For more information, see Modern print platform and the Print support app design guide.
The XPS print path improves spooler efficiency by spooling XPS Documents in the XPS spool file format when end users print to XPSDrv printer drivers. Because the XPS Document file format is the same as the XPS spool file format, the spooling process is simplified and eliminates the requirement to generate an intermediate spool file, such as an enhanced metafile (EMF) data file, before the document is spooled. Through smaller spool files sizes, the XPS print path can reduce network traffic and improve printing performance.
EMF is a closed format that represents application output as a series of GDI calls that then require calls into GDI for rendering services. Unlike EMF, the XPS spool format represents the actual visual output without requiring further interpretation when you target an XPSDrv driver. GDI-based print drivers require data and color space conversions while the XPSDrv print drivers can operate directly on the data in the spool file and avoid these conversions.

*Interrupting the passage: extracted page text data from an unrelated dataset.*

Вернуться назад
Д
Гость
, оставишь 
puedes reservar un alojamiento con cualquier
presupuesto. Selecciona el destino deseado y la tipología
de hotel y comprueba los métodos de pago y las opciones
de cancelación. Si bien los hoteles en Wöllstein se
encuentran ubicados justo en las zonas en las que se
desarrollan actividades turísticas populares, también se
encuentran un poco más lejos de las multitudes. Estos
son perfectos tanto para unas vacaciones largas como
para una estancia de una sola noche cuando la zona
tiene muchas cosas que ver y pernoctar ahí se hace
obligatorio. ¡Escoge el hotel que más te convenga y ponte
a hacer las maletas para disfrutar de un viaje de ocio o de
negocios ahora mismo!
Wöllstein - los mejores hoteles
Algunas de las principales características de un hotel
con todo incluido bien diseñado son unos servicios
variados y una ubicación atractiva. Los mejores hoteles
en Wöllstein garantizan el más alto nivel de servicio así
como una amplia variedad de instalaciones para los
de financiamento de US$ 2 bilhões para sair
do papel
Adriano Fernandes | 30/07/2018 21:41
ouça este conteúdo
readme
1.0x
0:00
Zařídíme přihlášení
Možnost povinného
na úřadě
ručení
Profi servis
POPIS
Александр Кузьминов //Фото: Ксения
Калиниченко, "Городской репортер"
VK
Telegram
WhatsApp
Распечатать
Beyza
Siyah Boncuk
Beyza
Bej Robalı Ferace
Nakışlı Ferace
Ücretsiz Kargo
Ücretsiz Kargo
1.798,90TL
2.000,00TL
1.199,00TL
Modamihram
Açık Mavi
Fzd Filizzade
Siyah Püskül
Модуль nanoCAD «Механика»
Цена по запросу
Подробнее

Spool file sizes are typically reduced when you use XPS Documents or target an XPSDrv driver. Files that rely on device fonts and files with large vector content may result in a larger spool file, but spool files are generally substantially smaller.
The size of spool files is reduced through several optimizations in the conversion process:
Font subsetting for all fonts. After the output is processed, it contains only the characters that are used for the fonts within the file. This optimization greatly reduces the size of spool files for documents, particularly documents that use East Asian font sets.
Identification of common resources, including logos and image files. The conversion process identifies whether an image is used multiple times within a document and, if so, creates a shared resource in the XPS spool file. This optimization can significantly reduce the size of spool files for graphics-intensive documents, such as Microsoft PowerPoint files that use the same logos and backgrounds on each slide.
ZIP compression. ZIP compression is implemented as part of the XPS spool file format (XPS Document format). This optimization reduces the spool file size.
These optimizations occur any time an XPS Document or XPS spool file is created.